[Opening Provided passage section]

This attack, which was from China, was different. It was almost singularly focused on getting into Gmail accounts specifically of human rights activists, inside China or outside. They tried to do that through Google systems that thwarted them. On top of that, there were separate attacks, many of them, on individual Gmail users who were political activists inside and outside China. There were political aspects to this hacking attacks that were quite unusual.

That was distasteful to us. It seemed to us that this was all part of an overall system bent on suppressing expression, whether it was by controlling internet search results or trying to surveil activists. It is all part of the same repressive program, from our point of view. We felt that we were being part of that.

Playing the victim card (and rightly so) got Google little sympathy from China. The Telegraph’s Malcolm Moore spoke to a handful of Shanghai’s upwardly mobile middle class about the fiasco. One sales manager in their mid-twenties said,

Google should have complied and adapted, rather than swimming against the tide. It is really a shame that it has now decided to go, but I do not think it will have a long-lasting effect on us.

[Closing Provided passage section]

**Problems and tasks:**
- 1) In the passage on Google and China, whose Gmail accounts was the attack from China almost singularly focused on getting into?
- 2) Pick up the passage on Google and China where it stops and continue it.
These entries come from a separate source.

[Opening Entries supplied section]

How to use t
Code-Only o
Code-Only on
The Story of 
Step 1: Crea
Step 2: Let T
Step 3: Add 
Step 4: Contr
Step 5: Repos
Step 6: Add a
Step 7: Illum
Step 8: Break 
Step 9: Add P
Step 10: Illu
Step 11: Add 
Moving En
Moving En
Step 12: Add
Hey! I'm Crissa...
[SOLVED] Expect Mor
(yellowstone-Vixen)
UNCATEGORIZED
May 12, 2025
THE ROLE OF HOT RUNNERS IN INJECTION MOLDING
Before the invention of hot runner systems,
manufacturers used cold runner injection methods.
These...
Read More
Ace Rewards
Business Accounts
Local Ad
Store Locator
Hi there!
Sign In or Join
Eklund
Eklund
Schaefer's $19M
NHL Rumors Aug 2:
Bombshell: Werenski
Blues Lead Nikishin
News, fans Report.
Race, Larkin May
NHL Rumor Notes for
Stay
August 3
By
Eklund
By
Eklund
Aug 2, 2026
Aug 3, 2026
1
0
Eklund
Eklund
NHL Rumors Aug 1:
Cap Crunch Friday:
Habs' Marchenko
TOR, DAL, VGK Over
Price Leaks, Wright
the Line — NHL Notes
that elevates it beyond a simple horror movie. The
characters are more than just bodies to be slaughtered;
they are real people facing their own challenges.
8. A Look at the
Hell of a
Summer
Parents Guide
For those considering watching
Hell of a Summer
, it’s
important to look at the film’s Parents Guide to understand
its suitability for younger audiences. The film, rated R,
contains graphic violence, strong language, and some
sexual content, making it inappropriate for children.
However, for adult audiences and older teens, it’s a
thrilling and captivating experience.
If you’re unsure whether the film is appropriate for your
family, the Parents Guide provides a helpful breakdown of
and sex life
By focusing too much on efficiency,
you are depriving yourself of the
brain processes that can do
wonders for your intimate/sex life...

[Closing Entries supplied section]

**Your responses:**
- 1) Those of human rights activists, inside China or outside.

- 2)
A government official in charge of the Internet bureau under the State Council Information Office also showed little mercy:

Google has violated its written promise it made when entering the Chinese market by stopping filtering its searching service and blaming China in insinuation for alleged hacker attacks (…) This is totally wrong. We’re uncompromisingly opposed to the politicization of commercial issues, and express our discontent and indignation to Google for its unreasonable accusations and conducts.

But despite China’s desires, the issue was always going to be politicised. Google was forced to take a stand and, in so doing, dealt itself tough cards. Indeed, in this light China could certainly come out as the bad guy. As Foreign Policy’s Blake Hounshell clarifies, the results could include:

exposing the country’s claims of increased openness as hollow, scaring away potential investors, and taking away a valuable source of innovation and healthy competition.

What is also crucial is that, in terms of diplomatic relations, the timing of the saga was particularly tense. With US arms sales to Taiwan, a meeting between the Dalai Lama and Obama, and not to mention the US continually pressing China to revaluate the Renminbi, the Google-China fiasco has done nothing to heal the wounds between East and West.

Indeed, Google’s actions may well have provided fuel for a more aggressive US policy towards China. Google co-founder Sergey Brin certainly wasted no time in calling on the US to put more pressure on Beijing. He said,

Human rights issues deserve equal time to the trade issues that are high priority now … I hope this gets taken seriously.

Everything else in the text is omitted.